Die Tomaten sind schwach:
Sie haben keine Waffen.
Sie waren im Kämpfen nicht ausgebildet.
Sie waren verstreut.
Sie haben keinen Anführer.
Sie haben keinen Schutz.

Verdutzt lese ich diese Zeilen auf dem Papier noch einmal. Und noch einmal. Darunter, handgemalt, eine große reife Tomate, feuerrot.
Ein gewitzter Streich? Thema verfehlt, Note 6? Denn gefragt war im Rahmen einer Religionsprobearbeit der 3. Klasse nach einer Bevölkerungsgruppe im frühen Israel: die Nomaden.
Schwerhörig war der Schüler nicht, meine Aussprache nebst Tafelanschrift in der letzten Stunde waren deutlich und gewissenhaft. Nun, wir einigten uns auf Note 2+, nicht nur der gelungenen Zeichnung wegen, sondern auch für das gezeigte Transfervermögen: Von der Situation eines Volksstammes zur Verletzlichkeit einer besonderen pflanzlichen Lebensform, die des sogenannten Paradiesapfels.
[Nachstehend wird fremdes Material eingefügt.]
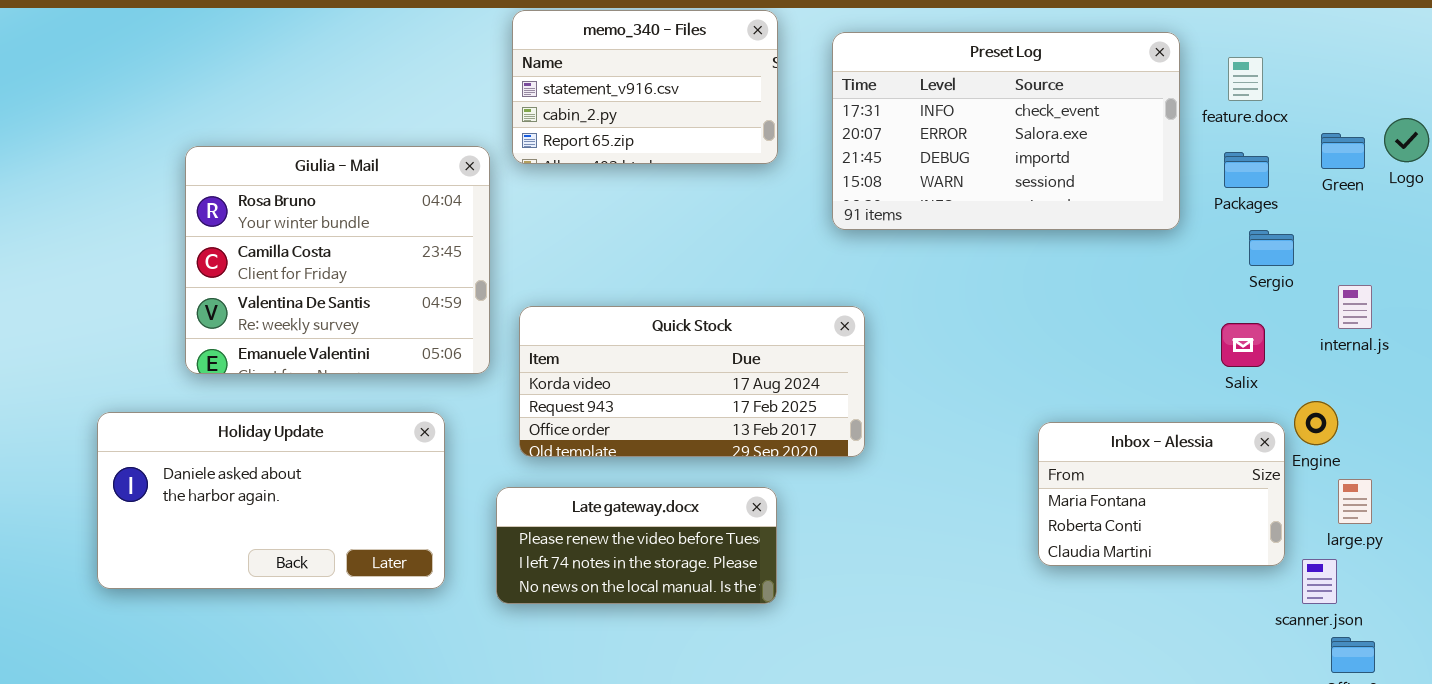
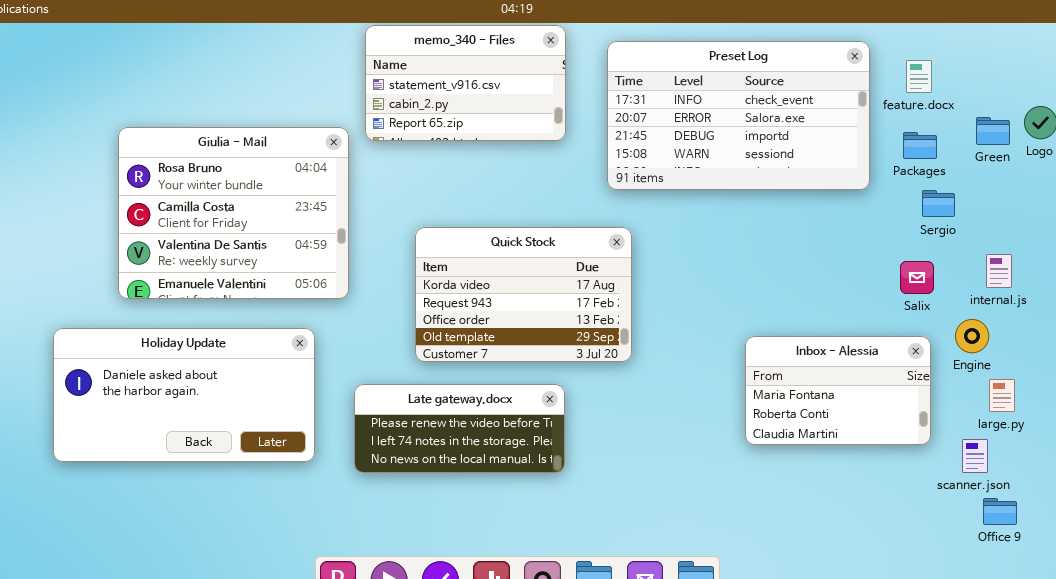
internal.js: [1338,285,1372,329] -> [986,254,1012,288], moved
Quick Stock: [519,306,865,457] -> [415,227,632,362], resized
Inbox - Alessia: [1038,422,1285,566] -> [745,336,931,445], moved

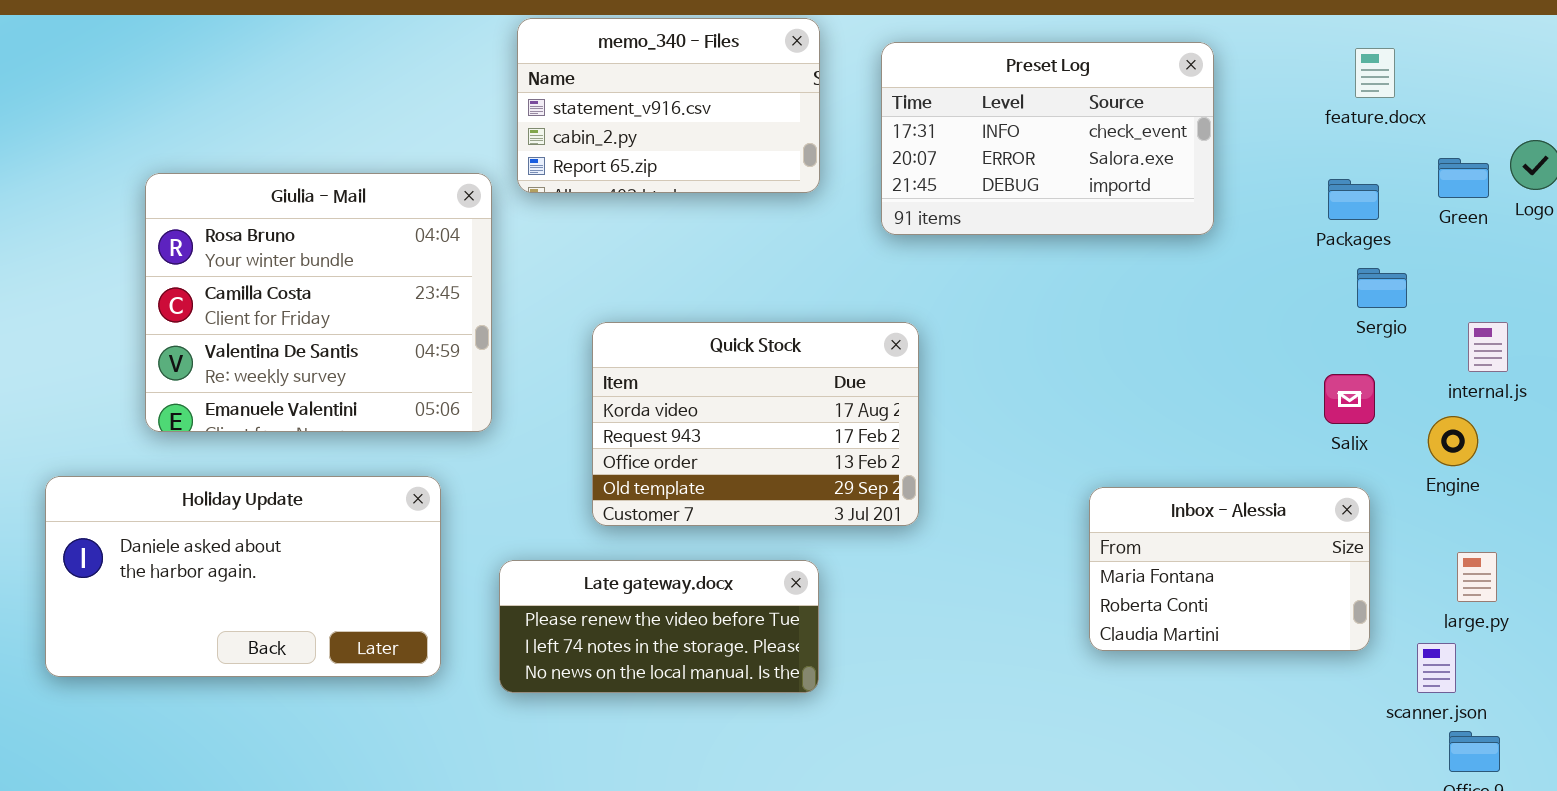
Preset Log: [607,41,870,190] -> [881,42,1214,235], resized
feature.docx: [906,60,932,93] -> [1355,48,1395,98], moved
internal.js: [986,254,1012,288] -> [1468,322,1508,372], moved
Engine: [955,319,989,353] -> [1428,416,1478,466], moved

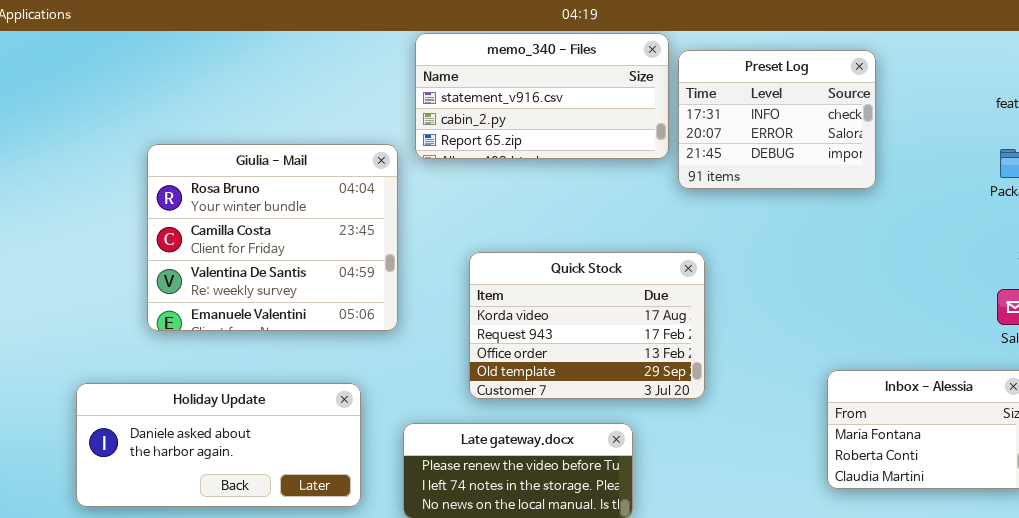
memo_340 - Files: [517,18,820,193] -> [415,33,669,159], resized
Preset Log: [881,42,1214,235] -> [678,50,876,189], resized
Holiday Update: [45,476,441,677] -> [76,383,361,507], resized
Auch theologisch gesehen ist das ein galanter Querverweis!

Die verbotene Frucht in der Genesisgeschichte war höchstwahrscheinlich eben kein Apfel, sondern eher eine Tomate. Mit „Paradeiser“, „Goldäpfel“, „Pomodori“ etc… gibt es reichlich sprachliche Verweise auf die verführerische süße Erscheinung im Paradies. Ein zartes Gewächs ist sie, frostempfindlich, von ihren Fans gehätschelt, gemulcht, überdacht. Und manche zimmern dafür ganze Häuser!

Die Sortenvielfalt ist inzwischen unüberschaubar, das Paradies selbst dagegen für immer aus dem Blick. Unter der Rubrik „paradise lost“ werden bestenfalls noch frühere Zeiten beschworen, Verfehlungen interpretiert oder Vorwürfe ersonnen. Nur verrückte Träumer lassen nicht ab von der Suche nach jenem perfekten Garten.

Doch solang die Existenz und die Lage des Paradieses unklar bleibt, halte ich mich an meine Liebste. Und an Tomaten.